No posts all week! I must be having a wild and crazy Spring Break!

Except no, I'm not. It's true that I had a great lunch with an old grad-school friend on Monday and went on a snowy hike with the grandson on Tuesday morning, but since Tuesday afternoon I've been tethered to a box of tissues and bumbling around through a haze of antihistamines. Why do I have to get sick just when things start getting interesting?

Wednesday was a total loss. On Thursday I felt energetic enough to go to my office (where the heat was working, unlike at home, where the temperature hovered just over 60 degrees all day) and worked very hard for a few hours and then came home and collapsed.

Today I needed to restock my supply of tissues but I didn't want to go all the way to Marietta, so I headed a few miles up the Muskingum to my namesake town of Beverly and tried not to sneeze all over the grocery store. But the weather was gorgeous and I was determined to stay outside and enjoy the crisp sunshine, so I drove a little further upriver, past the defunct coal-fired power plant that's slowly being disassembled, and turned left on the pot-holiest highway in the county to visit the Luke Chute Conservation Area, which I've driven past many times without ever stopping to see what's there.

What's there is a 60-acre plot criss-crossed with trails that run down a ravine, through woods and grassland, down to the river and alongside a creek. I heard song sparrows and flickers accompanied by the constant roar of water crashing over the low-head dam, and I saw water swirling past an island and puffy white clouds marching across the sky, accompanied by steam from the natural-gas-fired power plant on the hill across the river.

It was impossible to walk far, though, without being aware that around here conservation is necessarily linked with reclamation. Around the edges of the conservation area are ruins of abandoned buildings, and even the deep woods provide ample evidence that the area was long inhabited by residents who suffered no qualms about tossing their beer cans and old appliances over the edge of a ravine.

Luke Chute Conservation Area is managed by the Friends of the Lower Muskingum River, a group I recently joined because I've been an unofficial friend of the Muskingum for nearly 20 years and I thought it was high time to make our friendship official. It's clear that they have a big job on their hands "protecting and restoring land in the lower Muskingum watershed," and when they gear up again this spring, I'm looking forward to lending a hand.

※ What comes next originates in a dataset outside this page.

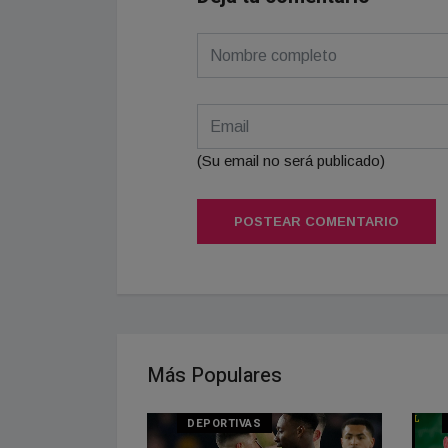
(Su email no será publicado)
POSTEAR COMENTARIO
Más Populares
DEPORTIVAS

But first I've got to get over this cold. Excuse me while I sneeze a few dozen times. (Good thing germs don't travel over the Internet.)

Trees bring beauty even in gray winter.

The path down the ravine.

Seriously, who thinks this is a good idea?

Power plant just visible in the upper right corner.

My river!


Luke Chute dam

Who does this? Why?

Pipe sticking up in the middle of woods. No idea.

The ruins of....something. Again, no idea.







2 comments:

Laura said...

It comes from too many generations of singing the "This land is your land" and leaving out all the "your" parts.

Bev said...

So true. No sense of the future, either.